If we wish to get scientific men to use the international language, we must probably recommend the same method and advise them to move about in the shallower regions of every-day language before they venture into the deeper waters of science. The instruction concerning the movements of swimming given by the swimming-master on dry land corresponds to a lesson of a couple of hours on the simple grammar of the international language. Further progress, leading up finally to the introduction of the latter into science, can be divided into three stages, which we may describe by the words reading, writing, and speaking.
I. Reading.—The extraordinary ease with which every educated person, and especially anyone who has learnt Latin or one of the Romance languages, can read and understand the language of the Delegation almost without any previous study, indicates that the first stage will not be difficult of attainment. But one would require scientific reading material in order to gain practice in scientific reading, and there we are again faced by a vicious circle. For, in order to create such reading material, we require authors who can write it, and yet the latter can only learn to express themselves in the international language by means of already existing reading material. We must therefore at first make use of the language of daily life and carry over into science whatever is found to be suitable for scientific purposes, after which more sharply defined meanings may be assigned to the words. It has been indicated in the previous article how the remaining special scientific nomenclature can be determined. When this preliminary work is sufficiently advanced the following way will lead quickest to the goal.
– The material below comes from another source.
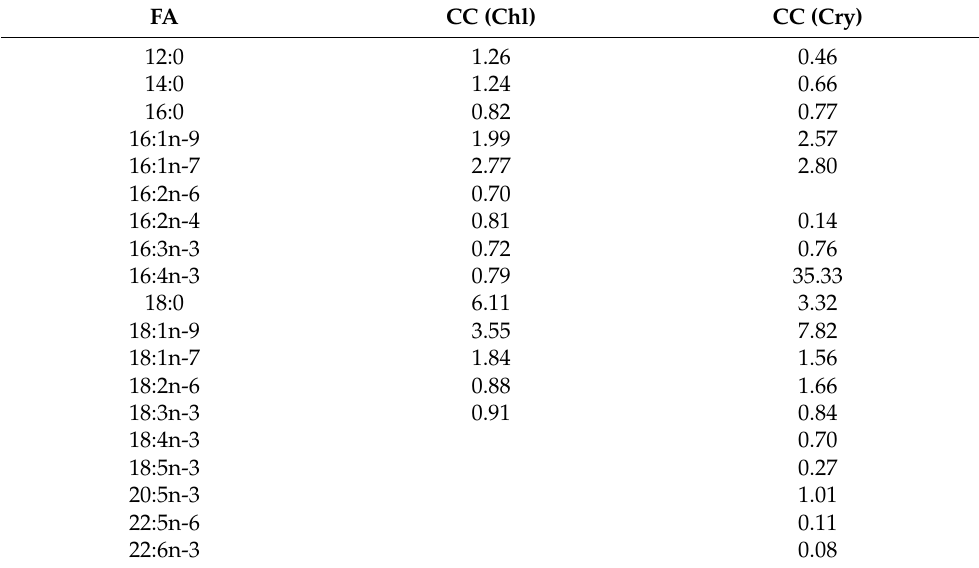
Table 5. Calibration coefficients ( CC ) for the QFASA model for Chlorella (Chl) and Cryptomonas (Cry) calculated from data presented in Figures 2 and 3 (see Methods for details).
There will be founded an international journal, divided into as many divisions as correspond to the groups of sciences to be dealt with. We have here in view more particularly the theoretical and practical sciences of nature, because they have much more urgent need of an international auxiliary language than the "humanities," whose representatives are more likely to possess a sufficient knowledge of languages. For example, mathematics, mathematical astronomy, mathematical geography, mathematical physics, geodesy, etc., might form one group; general and experimental physics, chemistry and physical chemistry, electrotechnics and applied chemistry, mechanics and mechanical engineering, etc., a second group; mineralogy, petrography, crystallography, geology, etc., a third group; biology, systematic and physiological zoology and botany, morphology, etc., etc., a fourth group. Extensions of these groups and other modes of arrangement might of course be introduced.